Lecturer: Ian Keable

This is Ian’s first lecture to The Arts Society Fylde. He gained a First Class degree from Oxford University, qualified as a Chartered Accountant and then became a professional magician. He is a Member of The Inner Magic Circle. In 2014 he published Charles Dickens Magician: Conjuring in Life, Letters & Literature. He now divides his time between performing magic, giving talks and researching and writing. His latest book, The Century of Deception: The Birth of the Hoax in Eighteenth-Century England, was published in 2021.

 

 

The Lecture

This talk is on how magicians have appeared in art throughout the centuries, whether in paintings, satirical prints or cartoons.
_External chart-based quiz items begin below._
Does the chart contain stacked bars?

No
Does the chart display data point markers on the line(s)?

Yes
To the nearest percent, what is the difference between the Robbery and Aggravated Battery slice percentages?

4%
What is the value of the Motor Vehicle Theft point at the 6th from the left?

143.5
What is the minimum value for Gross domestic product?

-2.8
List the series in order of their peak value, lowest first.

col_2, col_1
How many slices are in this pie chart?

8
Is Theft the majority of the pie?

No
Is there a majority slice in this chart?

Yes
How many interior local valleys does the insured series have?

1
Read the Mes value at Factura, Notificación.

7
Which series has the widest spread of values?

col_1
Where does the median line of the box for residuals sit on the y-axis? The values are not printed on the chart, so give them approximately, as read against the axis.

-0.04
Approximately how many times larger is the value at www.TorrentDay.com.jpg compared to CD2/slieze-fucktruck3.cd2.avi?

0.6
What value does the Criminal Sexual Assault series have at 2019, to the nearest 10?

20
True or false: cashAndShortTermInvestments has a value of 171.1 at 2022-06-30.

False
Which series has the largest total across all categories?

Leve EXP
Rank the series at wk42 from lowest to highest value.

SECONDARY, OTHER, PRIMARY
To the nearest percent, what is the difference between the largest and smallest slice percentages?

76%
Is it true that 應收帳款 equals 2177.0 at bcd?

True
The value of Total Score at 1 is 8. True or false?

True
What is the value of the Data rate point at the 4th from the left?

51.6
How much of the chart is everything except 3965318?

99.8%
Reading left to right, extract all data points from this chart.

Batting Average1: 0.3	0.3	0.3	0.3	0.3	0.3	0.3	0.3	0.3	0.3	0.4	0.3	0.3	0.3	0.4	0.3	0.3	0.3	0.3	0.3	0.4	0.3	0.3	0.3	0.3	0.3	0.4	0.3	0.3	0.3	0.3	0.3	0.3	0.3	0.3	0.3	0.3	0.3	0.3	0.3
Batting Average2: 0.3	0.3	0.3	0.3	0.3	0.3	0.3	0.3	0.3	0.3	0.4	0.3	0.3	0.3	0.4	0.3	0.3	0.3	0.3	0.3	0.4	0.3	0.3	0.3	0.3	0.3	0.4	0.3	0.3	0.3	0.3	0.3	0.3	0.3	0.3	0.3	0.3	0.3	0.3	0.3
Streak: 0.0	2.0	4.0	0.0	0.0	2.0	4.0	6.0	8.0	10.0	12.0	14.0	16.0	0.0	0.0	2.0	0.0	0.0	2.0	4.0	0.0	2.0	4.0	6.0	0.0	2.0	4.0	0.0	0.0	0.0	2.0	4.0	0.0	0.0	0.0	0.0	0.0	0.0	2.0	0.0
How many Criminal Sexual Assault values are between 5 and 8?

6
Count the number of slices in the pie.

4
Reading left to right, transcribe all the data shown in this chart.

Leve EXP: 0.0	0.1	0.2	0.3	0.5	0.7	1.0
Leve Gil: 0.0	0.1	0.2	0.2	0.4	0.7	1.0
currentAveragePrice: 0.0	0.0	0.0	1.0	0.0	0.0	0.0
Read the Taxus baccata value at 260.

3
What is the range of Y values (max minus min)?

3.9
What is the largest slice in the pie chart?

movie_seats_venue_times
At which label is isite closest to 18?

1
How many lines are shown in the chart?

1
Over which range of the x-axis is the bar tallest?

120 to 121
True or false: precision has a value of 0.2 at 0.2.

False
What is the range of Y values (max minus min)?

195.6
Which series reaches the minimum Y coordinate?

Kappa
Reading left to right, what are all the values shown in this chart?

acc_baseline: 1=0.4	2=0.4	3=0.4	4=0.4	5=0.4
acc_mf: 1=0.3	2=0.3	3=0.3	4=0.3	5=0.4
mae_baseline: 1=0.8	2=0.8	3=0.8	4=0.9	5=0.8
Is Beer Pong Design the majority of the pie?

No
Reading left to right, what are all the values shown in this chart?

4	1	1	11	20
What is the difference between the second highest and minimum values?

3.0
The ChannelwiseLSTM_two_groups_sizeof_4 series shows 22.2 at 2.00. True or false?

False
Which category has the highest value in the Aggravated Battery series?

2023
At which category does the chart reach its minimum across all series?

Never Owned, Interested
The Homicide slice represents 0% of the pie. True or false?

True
Early artists used the magician to symbolise the mysterious and the unknown, associating them with astrology and tarot cards. In the 16th century, Pieter Bruegel and Hieronymus Bosch produced two of the most famous and striking pictures of the conjurer performing the Cups and Balls trick. The 18th and 19th century saw a proliferation in engravings and lithographs showing the magician both indoors and on the streets. Cartoonists and satirists delighted in linking politicians with skulduggery with images of them featuring the Three-Card Trick, Vanishing illusions or pulling a Rabbit out of the Hat.

 

Caption: Hieronymus Bosch: The Conjurer, (Public Domain).